PITTSBURGH – There might not be another team in baseball that needs the All-Star break more than the Cubs.

Or one that might get less impact from it.

Even in their first victory in nearly a week – 6-5 over the Pirates on Sunday – the Cubs showed the fatigue and starting pitching problems that have plagued them throughout their 6-15 slide into the break.

“There’s no question we could use a break – we could have used a break 12, 13 games ago,” said Ben Zobrist, one of a major-league-high seven-man contingent from the Cubs headed to San Diego for Tuesday’s All-Star Game. “That would have done wonders I think for this team.”

For now they’ll settle for the victory that All-Star first baseman Anthony Rizzo called “as close to must win” as they’ve played this season – coming at the end of a stretch of 24 games in 24 days.

“We’re going to the break now with our heads up,” said Rizzo, who finished the first half with consecutive 4-for-5 performances, including four doubles and a triple. ”We can exhale a little bit and take these four mental days off and relax.”

The Cubs snapped a season-high five-game losing streak Sunday with just their second victory in 11 games, and the schedule out of the break doesn’t get easier – starting with the American League West-leading Rangers, followed by a Mets team that swept the Cubs a week ago.

And it’s at least debatable just how much of a break seven of their best players will get by the time they’re done with the two days of All-Star obligations and round trip travel to the West Coast – creating what amounts to 26 game days in a row.

“I think it’s more of a mental break that we need,” said Kris Bryant, the two-time All-Star who drove in Sunday’s winning run with a two-out single in the eighth. “The All-Star Game’s going to be fun. We’re going to be playing in it, but it’s still a mental break for us because there’s no pressure to go out there and perform or do any of that. We’re just going to enjoy the time.”

Is that going to be enough for an admittedly fatigued, banged-up team to recharge?

“We’ll find out,” said Zobrist.

The Cubs say they’re happy with the 7-game lead over the Cardinals they take to the break.

“If you told us at the beginning of the year we’d be in this position I think any of us would take it,” said Bryant.

But Sunday’s win and an overall good first half can’t hide the fact they’ve lost four games off their lead to the Cardinals in 11 days – and 7 ½ games to the Pirates in that span.

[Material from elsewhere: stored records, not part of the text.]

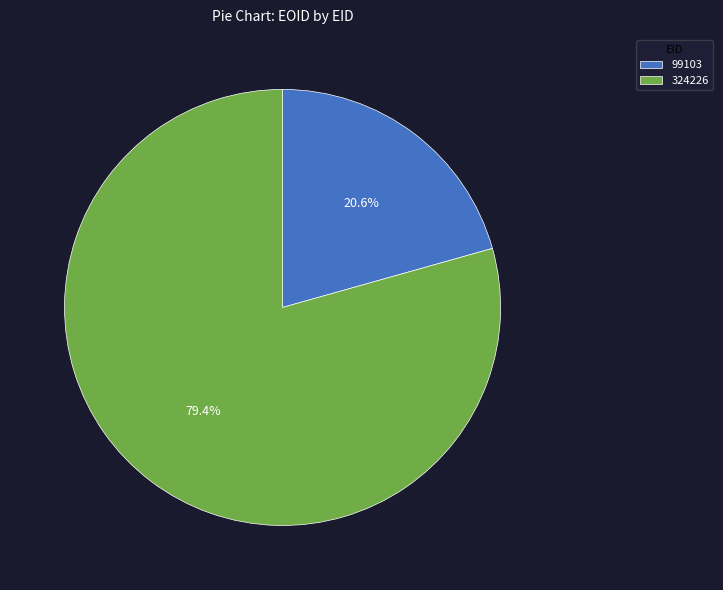

The 324226 slice represents 91% of the pie. True or false?

False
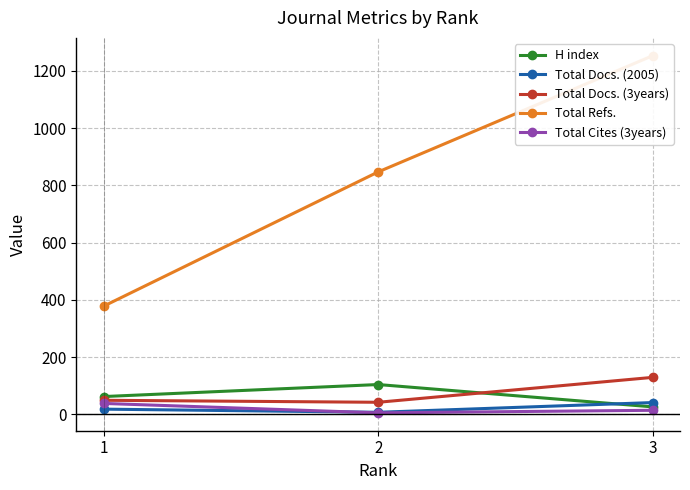

How many values in the Total Docs. (2005) series exceed 18?

1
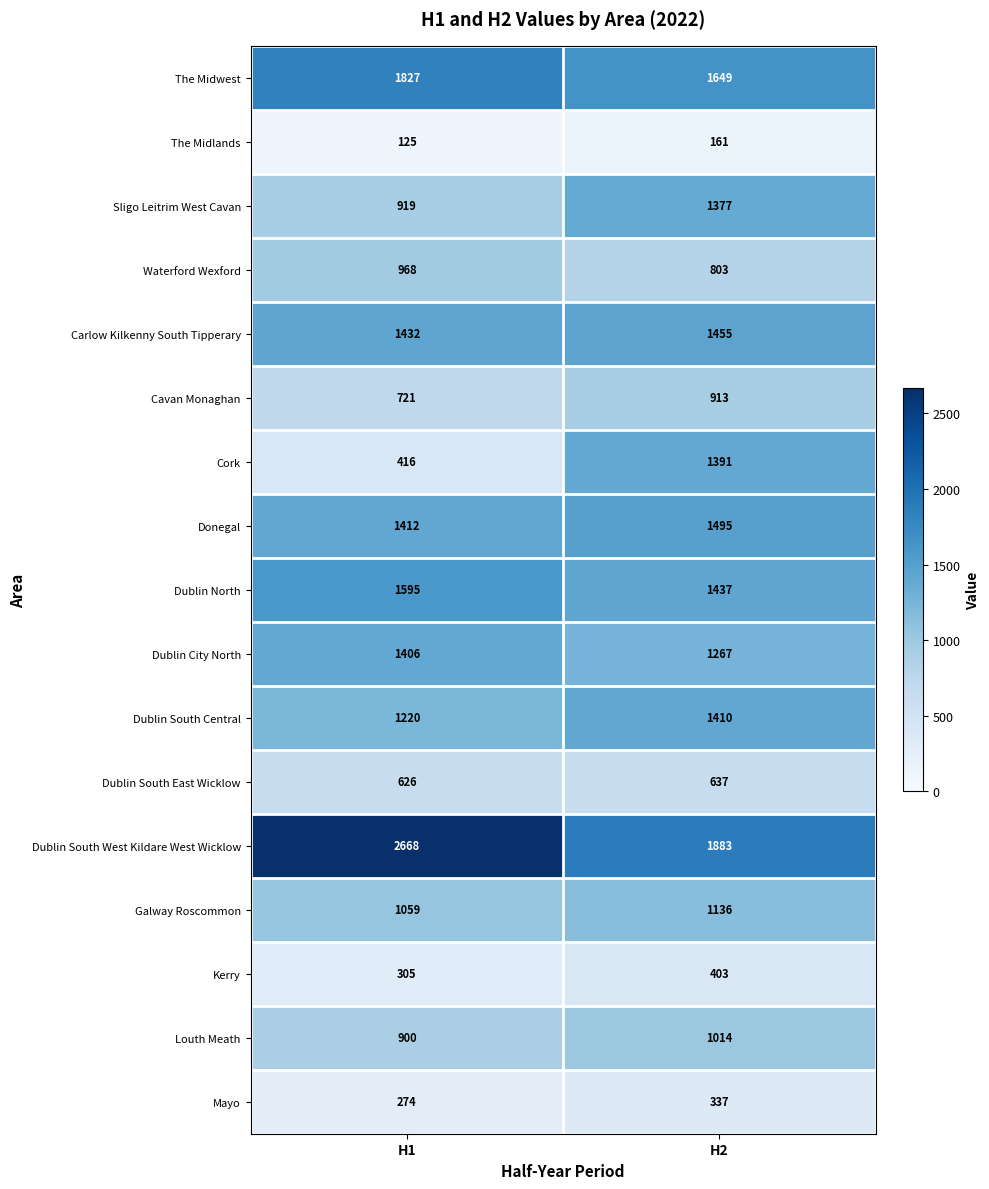

What is the sum of the Sligo Leitrim West Cavan values at H1 and H2?

2296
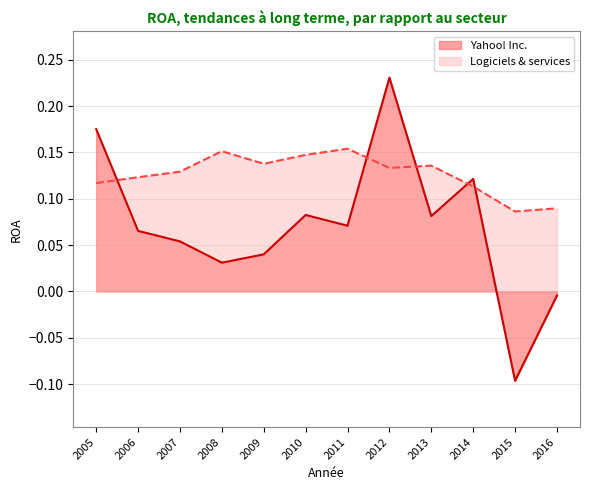

At which category is the sum across all series the highest?

2012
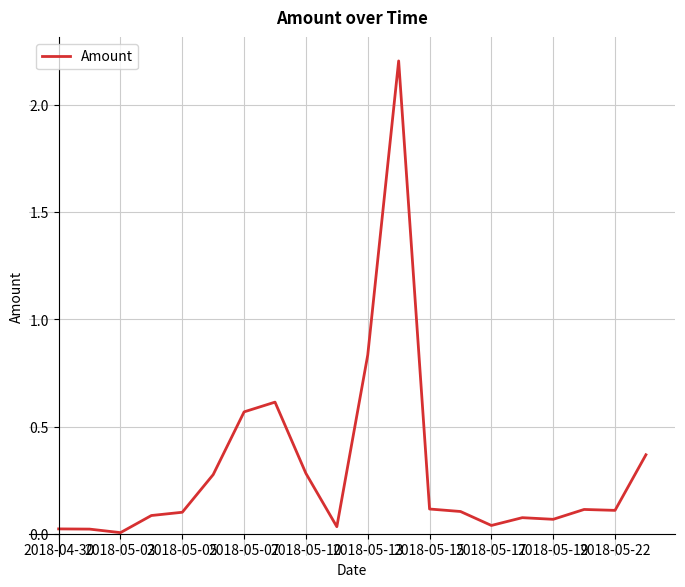

What is the difference between the maximum and minimum values?

2.2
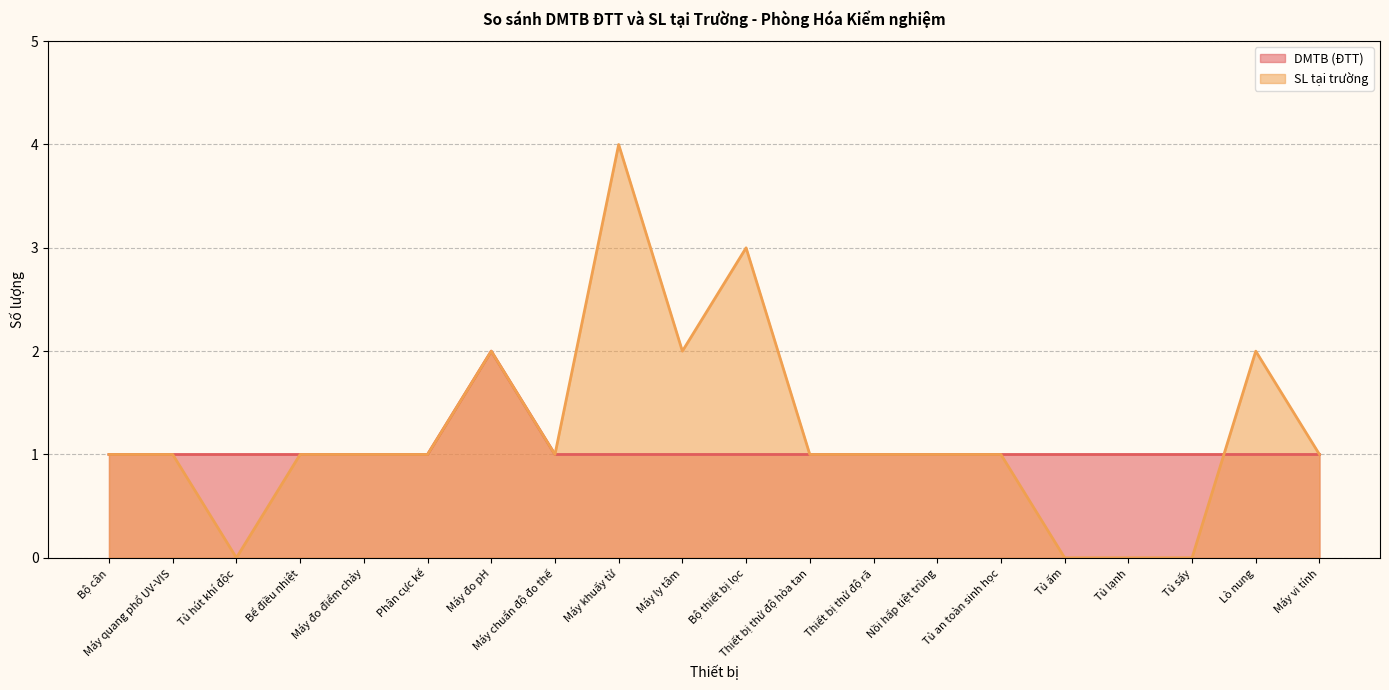

Is it true that DMTB (ĐTT) equals 1 at Bộ thiết bị lọc?

False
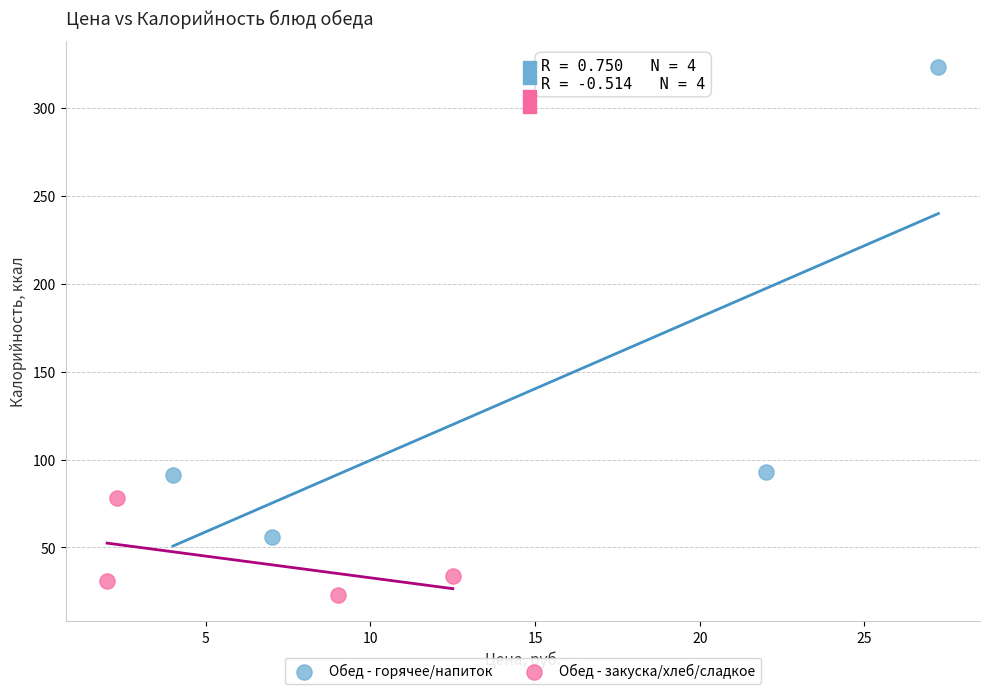

Which series has the largest Y range (max minus min)?

Обед - горячее/напиток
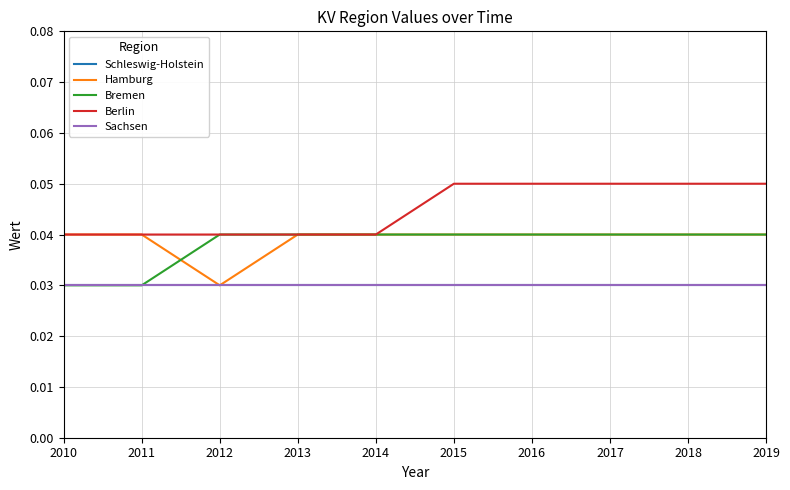

Count the Bremen values in the range 0 to 1.

10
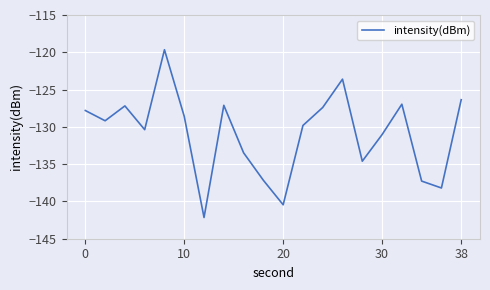

What is the sum of all values?

-2618.4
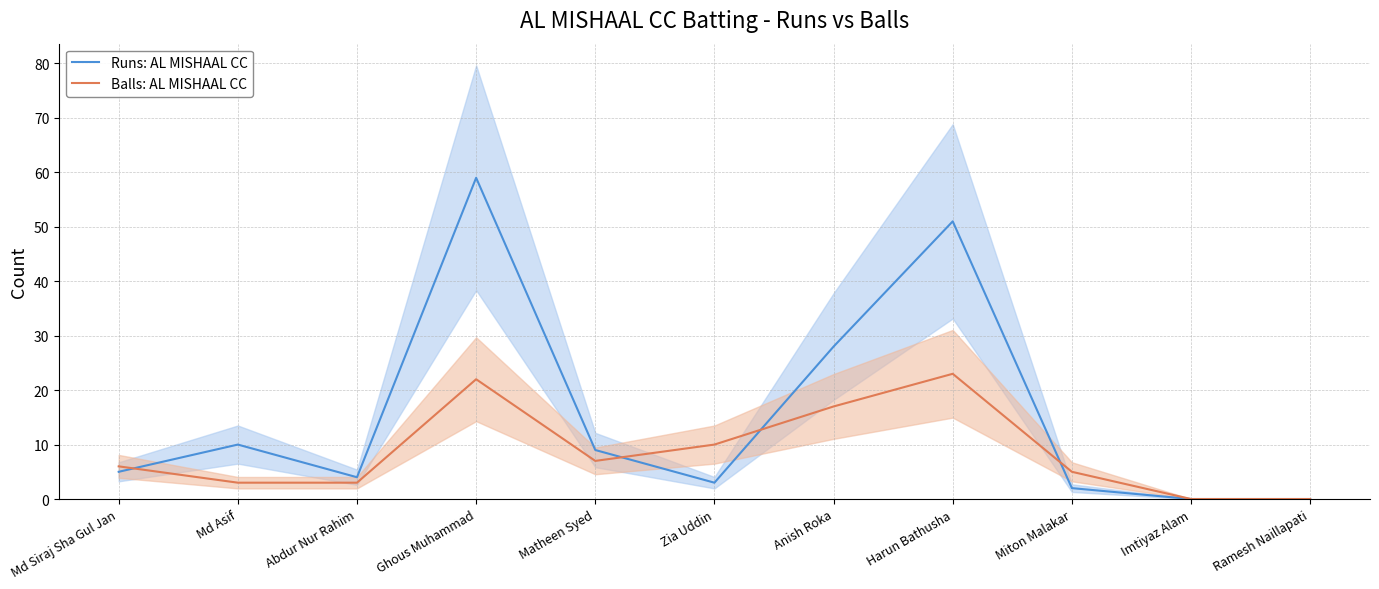

After their last crossing, which series has the higher values: Balls: AL MISHAAL CC or Runs: AL MISHAAL CC?

Balls: AL MISHAAL CC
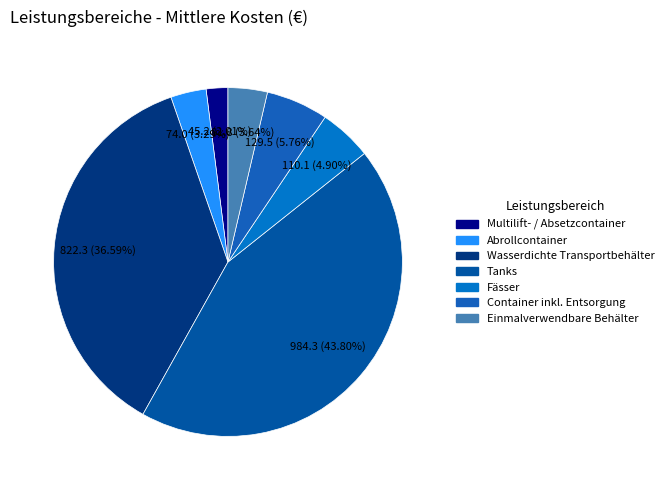

What portion of the pie excludes Fässer?

95.1%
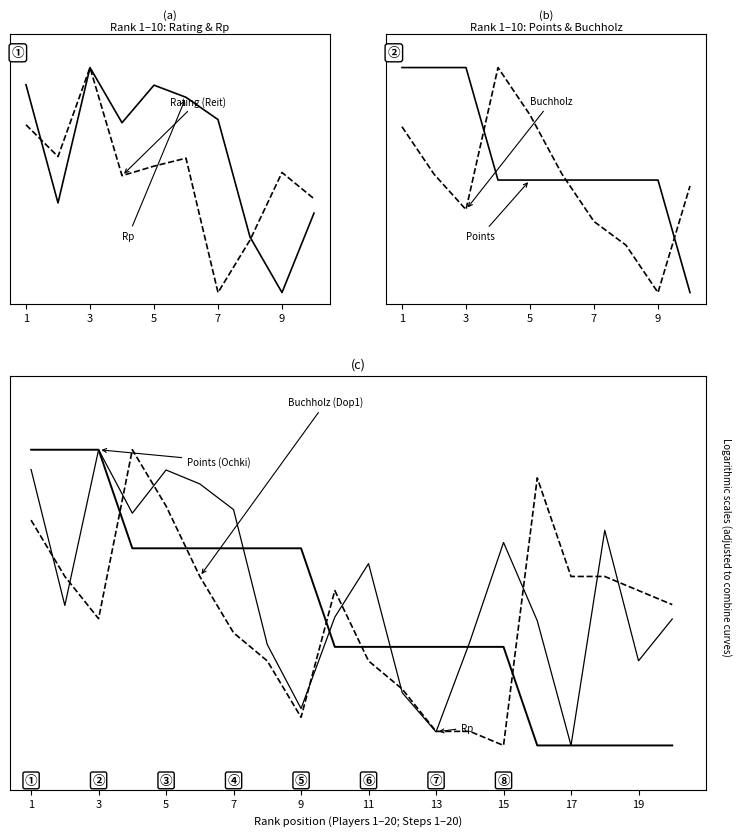

How many series are shown in this chart?

3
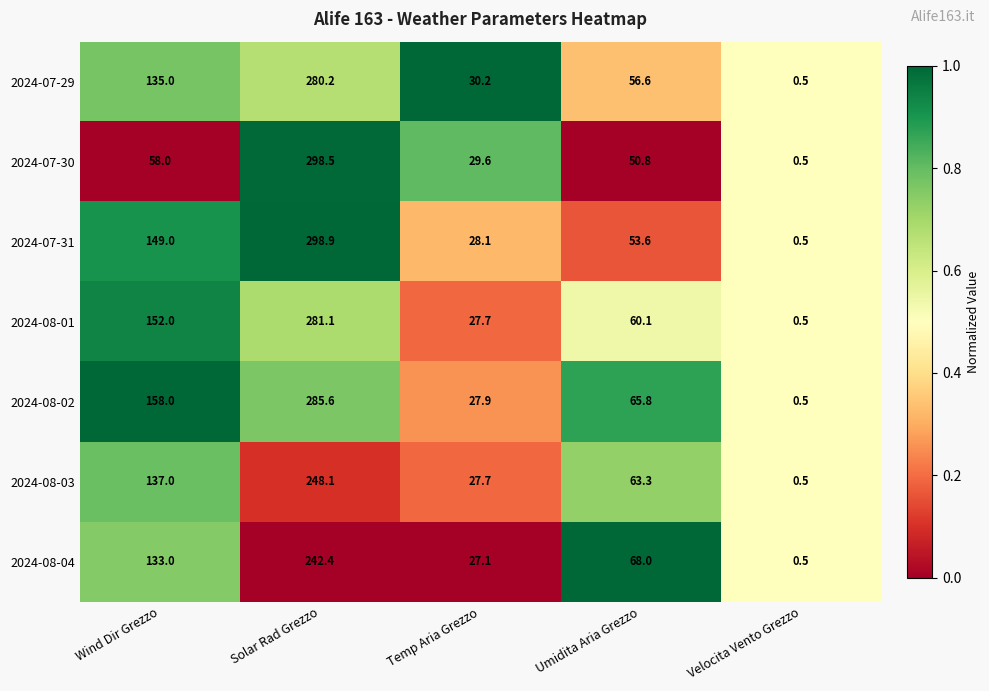

Rank the series by their maximum value, from highest to lowest.

2024-07-31, 2024-07-30, 2024-08-02, 2024-08-01, 2024-07-29, 2024-08-03, 2024-08-04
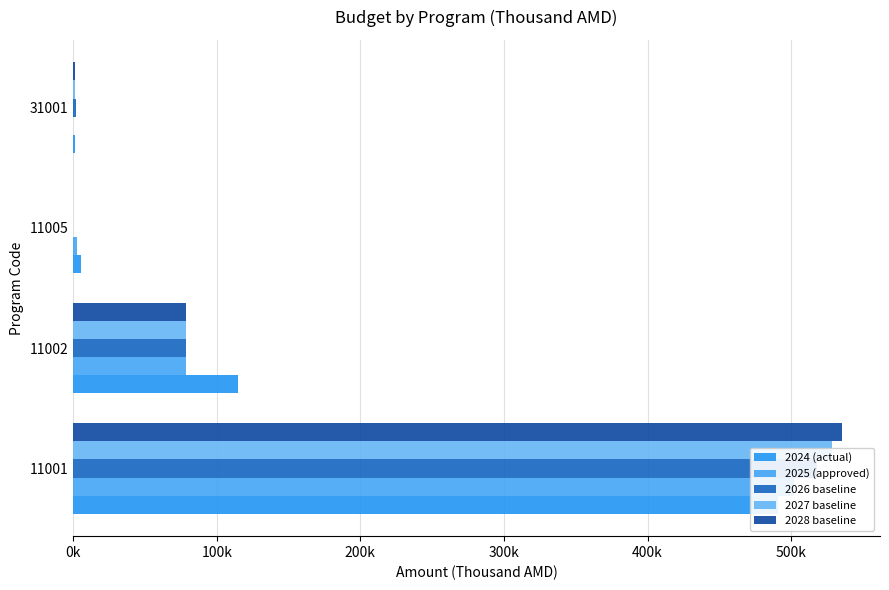

What is the greatest value displayed?

535133.0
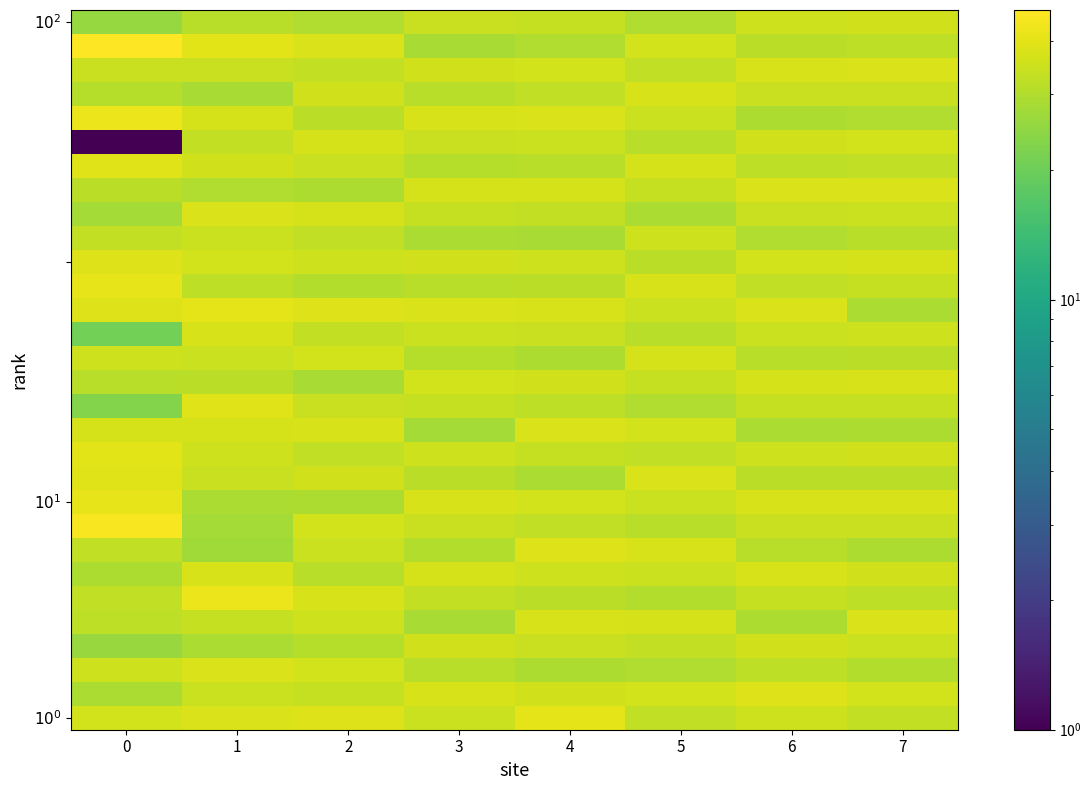

Between 1 and 2, which is larger?

2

Or the fact they’ve lost five of six to those teams the last three weeks.

This is a team that even after starter John Lackey’s six innings showed the strain of struggling rotation. He gave up five runs and didn’t get a decision, leaving the starting staff without a quality start in 10 games this month.

The once-vaunted rotation’s ERA during the 21-game skid is 6.05.

If the Cubs learned one thing in 88 games about their season-long mission to “embrace the target,” it’s that they’ve drawn the wrath of every team in the league, and that they can expect the target to get brighter – and the race to get hotter – in the second half.

“I think we’ve responded really well, and more recently we’ve done it with less than our normal group,” Maddon said. “I do believe fatigue entered into the equation [lately], which happens to everybody. … I think our starters hit a little bit of a wall.

“And everybody’s coming after us hard, man. Everybody is. And I love that. And what we went through right now is going to be really beneficial to us in the second half.”

If the pitching turns around. If the bodies heal. If the break makes a difference.

“The first half we’ve set ourselves up well for the second half to do what we want to do,” Rizzo said. “Every game now in the Central, especially vs. the Cardinals and the Pirates, are going to be playoff games from here on out.”

Lackey, who has made two World Series-clinching starts in his career, had an early flight to catch and wasn’t available to media after Sunday’s game. But he left a solitary, opened can of beer in his locker stall.

Which may have provided the one big question for this team as it headed to the break: half empty or half full?